BRIEF –
Copy out all the entries exactly.

PROVIDED ENTRIES –
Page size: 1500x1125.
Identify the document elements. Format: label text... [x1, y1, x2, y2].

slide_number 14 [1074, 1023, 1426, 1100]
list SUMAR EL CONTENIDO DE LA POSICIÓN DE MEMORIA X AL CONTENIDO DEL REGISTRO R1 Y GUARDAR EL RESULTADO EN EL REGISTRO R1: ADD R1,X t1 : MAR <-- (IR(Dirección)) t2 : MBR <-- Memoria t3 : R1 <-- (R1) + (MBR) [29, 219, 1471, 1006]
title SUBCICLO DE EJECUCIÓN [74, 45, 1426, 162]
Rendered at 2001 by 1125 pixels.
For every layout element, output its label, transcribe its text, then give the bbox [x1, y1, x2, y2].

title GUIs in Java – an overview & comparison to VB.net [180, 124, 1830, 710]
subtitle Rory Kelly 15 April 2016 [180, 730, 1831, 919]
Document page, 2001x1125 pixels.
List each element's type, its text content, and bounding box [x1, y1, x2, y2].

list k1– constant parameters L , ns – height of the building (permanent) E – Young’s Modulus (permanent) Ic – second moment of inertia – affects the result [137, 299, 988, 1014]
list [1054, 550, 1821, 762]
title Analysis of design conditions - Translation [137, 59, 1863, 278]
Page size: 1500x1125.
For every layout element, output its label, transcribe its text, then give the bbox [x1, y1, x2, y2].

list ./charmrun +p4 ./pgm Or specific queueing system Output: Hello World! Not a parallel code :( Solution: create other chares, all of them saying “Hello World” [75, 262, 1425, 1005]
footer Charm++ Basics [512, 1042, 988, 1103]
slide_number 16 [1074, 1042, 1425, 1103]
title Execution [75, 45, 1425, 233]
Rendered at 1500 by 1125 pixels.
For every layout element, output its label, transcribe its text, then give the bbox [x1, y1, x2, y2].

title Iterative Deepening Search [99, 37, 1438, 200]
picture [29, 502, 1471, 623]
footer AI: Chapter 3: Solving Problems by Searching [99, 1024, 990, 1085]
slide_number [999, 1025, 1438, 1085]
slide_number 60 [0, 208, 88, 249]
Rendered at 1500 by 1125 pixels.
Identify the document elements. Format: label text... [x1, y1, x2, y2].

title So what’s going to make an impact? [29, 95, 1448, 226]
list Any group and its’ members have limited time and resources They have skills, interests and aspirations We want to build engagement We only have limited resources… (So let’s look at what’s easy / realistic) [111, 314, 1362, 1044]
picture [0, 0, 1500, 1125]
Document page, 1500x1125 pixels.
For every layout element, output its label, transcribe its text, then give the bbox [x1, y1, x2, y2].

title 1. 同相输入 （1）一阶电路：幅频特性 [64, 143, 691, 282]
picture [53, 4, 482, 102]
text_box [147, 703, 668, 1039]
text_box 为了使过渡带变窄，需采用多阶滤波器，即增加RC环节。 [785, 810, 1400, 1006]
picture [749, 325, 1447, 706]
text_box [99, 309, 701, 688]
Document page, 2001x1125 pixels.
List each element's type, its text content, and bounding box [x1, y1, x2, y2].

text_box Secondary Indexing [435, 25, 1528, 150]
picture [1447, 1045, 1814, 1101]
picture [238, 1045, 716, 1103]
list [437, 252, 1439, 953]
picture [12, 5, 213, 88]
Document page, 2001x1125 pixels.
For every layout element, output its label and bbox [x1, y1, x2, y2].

ANSWER FOR THE TASK –
Page size: 1500x1125.
Identify the document elements. Format: label text... [x1, y1, x2, y2].

slide_number 14 [1074, 1023, 1426, 1100]
list SUMAR EL CONTENIDO DE LA POSICIÓN DE MEMORIA X AL CONTENIDO DEL REGISTRO R1 Y GUARDAR EL RESULTADO EN EL REGISTRO R1: ADD R1,X t1 : MAR <-- (IR(Dirección)) t2 : MBR <-- Memoria t3 : R1 <-- (R1) + (MBR) [29, 219, 1471, 1006]
title SUBCICLO DE EJECUCIÓN [74, 45, 1426, 162]
Rendered at 2001 by 1125 pixels.
For every layout element, output its label, transcribe its text, then give the bbox [x1, y1, x2, y2].

title GUIs in Java – an overview & comparison to VB.net [180, 124, 1830, 710]
subtitle Rory Kelly 15 April 2016 [180, 730, 1831, 919]
Document page, 2001x1125 pixels.
List each element's type, its text content, and bounding box [x1, y1, x2, y2].

list k1– constant parameters L , ns – height of the building (permanent) E – Young’s Modulus (permanent) Ic – second moment of inertia – affects the result [137, 299, 988, 1014]
list [1054, 550, 1821, 762]
title Analysis of design conditions - Translation [137, 59, 1863, 278]
Page size: 1500x1125.
For every layout element, output its label, transcribe its text, then give the bbox [x1, y1, x2, y2].

list ./charmrun +p4 ./pgm Or specific queueing system Output: Hello World! Not a parallel code :( Solution: create other chares, all of them saying “Hello World” [75, 262, 1425, 1005]
footer Charm++ Basics [512, 1042, 988, 1103]
slide_number 16 [1074, 1042, 1425, 1103]
title Execution [75, 45, 1425, 233]
Rendered at 1500 by 1125 pixels.
For every layout element, output its label, transcribe its text, then give the bbox [x1, y1, x2, y2].

title Iterative Deepening Search [99, 37, 1438, 200]
picture [29, 502, 1471, 623]
footer AI: Chapter 3: Solving Problems by Searching [99, 1024, 990, 1085]
slide_number [999, 1025, 1438, 1085]
slide_number 60 [0, 208, 88, 249]
Rendered at 1500 by 1125 pixels.
Identify the document elements. Format: label text... [x1, y1, x2, y2].

title So what’s going to make an impact? [29, 95, 1448, 226]
list Any group and its’ members have limited time and resources They have skills, interests and aspirations We want to build engagement We only have limited resources… (So let’s look at what’s easy / realistic) [111, 314, 1362, 1044]
picture [0, 0, 1500, 1125]
Document page, 1500x1125 pixels.
For every layout element, output its label, transcribe its text, then give the bbox [x1, y1, x2, y2].

title 1. 同相输入 （1）一阶电路：幅频特性 [64, 143, 691, 282]
picture [53, 4, 482, 102]
text_box [147, 703, 668, 1039]
text_box 为了使过渡带变窄，需采用多阶滤波器，即增加RC环节。 [785, 810, 1400, 1006]
picture [749, 325, 1447, 706]
text_box [99, 309, 701, 688]
Document page, 2001x1125 pixels.
List each element's type, its text content, and bounding box [x1, y1, x2, y2].

text_box Secondary Indexing [435, 25, 1528, 150]
picture [1447, 1045, 1814, 1101]
picture [238, 1045, 716, 1103]
list [437, 252, 1439, 953]
picture [12, 5, 213, 88]
Document page, 2001x1125 pixels.
For every layout element, output its label and bbox [x1, y1, x2, y2].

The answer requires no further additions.